"Budaya kereta api" adalah topik yang sangat luas, tetapi yang ingin saya bagikan dengan Anda adalah perbedaan yang saya alami saat menaiki kereta api antara kampung halaman saya di Beijing dan tempat kerja saya saat ini, Tokyo.
Saya datang ke Jepang (Tokyo) lagi pada Januari 2020 untuk urusan pekerjaan. Ini adalah kunjungan jangka panjang kedua saya. Terakhir kali sekitar tahun 1997, ketika saya belajar di luar negeri dan menghabiskan sekitar tujuh tahun di sana. Itu masa muda saya. (tertawa)
Saat itu, Beijing hanya memiliki dua jalur kereta api.
Sarana transportasi utama adalah bus dan sepeda, tetapi sekarang kereta bawah tanah telah menjadi jaringan transportasi besar dengan 24 jalur dan 428 stasiun (menurut mesin pencari China Baidu).
Sejak di Beijing dan sejak tiba di Tokyo, saya hampir setiap hari naik kereta. Ada dua hal yang sangat berkesan bagi saya.
Pertama-tama, kereta di Tokyo sangat sepi. Di kereta antara pukul 19.00 dan 20.00, Anda mungkin sesekali melihat orang-orang mengobrol, tetapi di kereta pagi yang penuh sesak, hampir tidak ada yang mengobrol. Jika Anda memejamkan mata, suasananya begitu sunyi sehingga Anda mungkin bertanya-tanya apakah Anda naik kereta sendirian. Ini benar-benar menunjukkan budaya Jepang untuk tidak mengganggu orang lain.
Di sisi lain, di Beijing, saya sesekali melihat orang-orang berbicara keras di telepon, dan saya sering melihat orang-orang dari perusahaan yang sama mengobrol di kereta dalam perjalanan pulang kerja. Saya juga sering mendengar percakapan seperti, "Kita makan malam apa malam ini? Bisakah kamu membeli sayuran?" Ketika mendengar hal-hal seperti itu, saya berpikir, "Hmm, saya jadi penasaran, jangan-jangan informasi pribadi saya bocor... (tertawa)."

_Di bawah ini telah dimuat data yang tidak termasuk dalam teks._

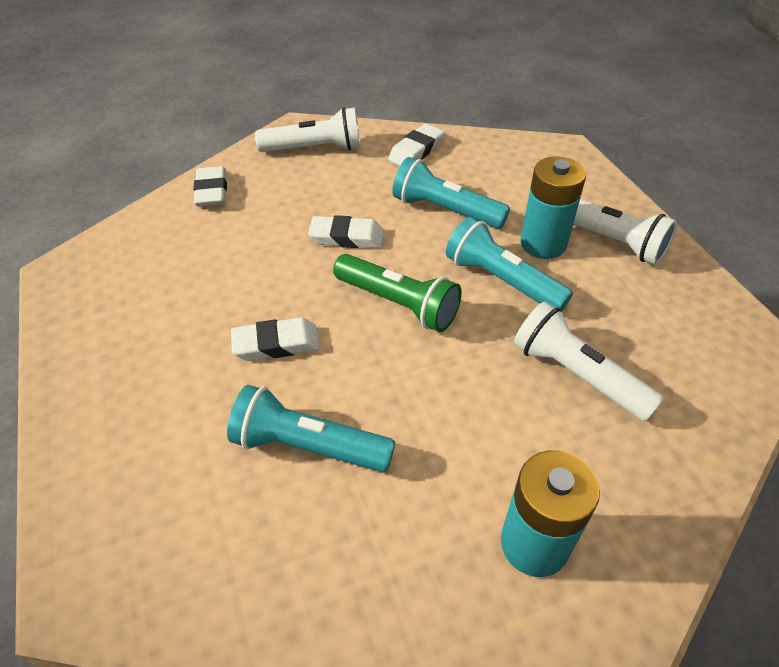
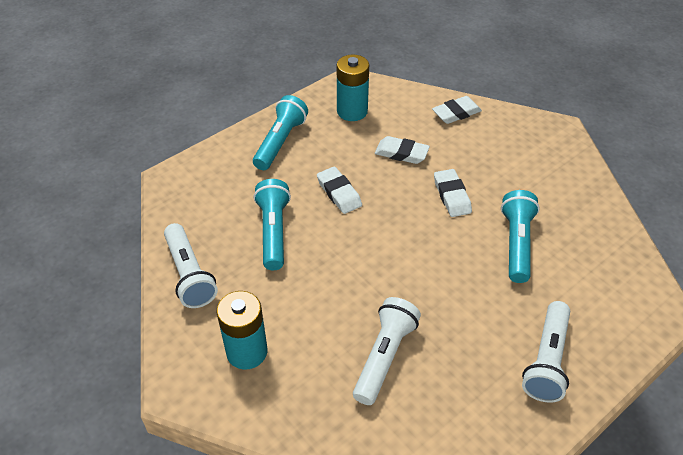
camera: 70 degrees right, 0 degrees up
(315, 149) = (540, 147): white flashlight -> white flashlight (189, 274)
(398, 304) = (402, 242): green flashlight -> none
(416, 150) = (582, 206): white eraser -> white eraser (401, 153)
(501, 280) = (456, 295): turquoise flashlight -> turquoise flashlight (280, 142)
(543, 244) = (514, 314): turquoise battery -> turquoise battery (352, 111)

Sebenarnya, sebelum saya datang ke Jepang dari Beijing, sudah ada pengumuman di kereta bawah tanah Beijing yang berbunyi, "Harap tenang di kereta agar tidak mengganggu orang lain." Namun, karena perbedaan budaya, mungkin butuh waktu yang cukup lama sebelum kereta bisa sesunyi di Tokyo. Namun, saya juga berpikir akan menarik jika kereta bisa sepenuhnya seperti Tokyo.
Perbedaan lain yang saya perhatikan adalah pemeriksaan keamanan sebelum naik kereta. Di kereta bawah tanah Beijing, ada pemeriksaan keamanan sebelum memasuki gerbang tiket. Tingkatnya hampir sama dengan pemeriksaan keamanan bandara. Tas apa pun yang Anda bawa akan dimasukkan ke dalam mesin keamanan, dan seseorang akan melewati mesin tersebut. Dilihat dari mana pun, pemeriksaan ini tidak terlihat seperti sekadar token.


Kabarnya, JR (perusahaan kereta api) Jepang sebelumnya mempertimbangkan penerapan pemeriksaan keamanan sebagai langkah anti-terorisme. Mereka bahkan datang jauh-jauh ke Beijing untuk berkunjung. Setelah pertimbangan yang panjang, mereka tampaknya memutuskan bahwa pemeriksaan keamanan pada jam sibuk tidak mungkin dilakukan, dan mengurungkan niat tersebut. Secara pribadi, saya berharap operator kereta bawah tanah Beijing berhenti menggunakan langkah-langkah yang tidak berguna seperti itu. Namun, mau bagaimana lagi, karena ini adalah perusahaan milik negara.
Terlepas dari perbedaan-perbedaan ini, menurut saya Tokyo lebih baik dalam hal struktur stasiun dan kenyamanan, tetapi harga tiket di Beijing jauh lebih murah.
Saya dengar kereta api Jepang punya sejarah lebih dari 100 tahun. Saya yakin ada banyak daerah di Jepang dengan budaya kereta api yang unik. Saya ingin sekali naik kereta api keliling Jepang bersama teman-teman suatu hari nanti. Saya ingin sekali naik kereta, melihat pemandangan dari seluruh penjuru Jepang, menyantap makanan lezat, dan merasakan keramahan orang-orang yang saya temui.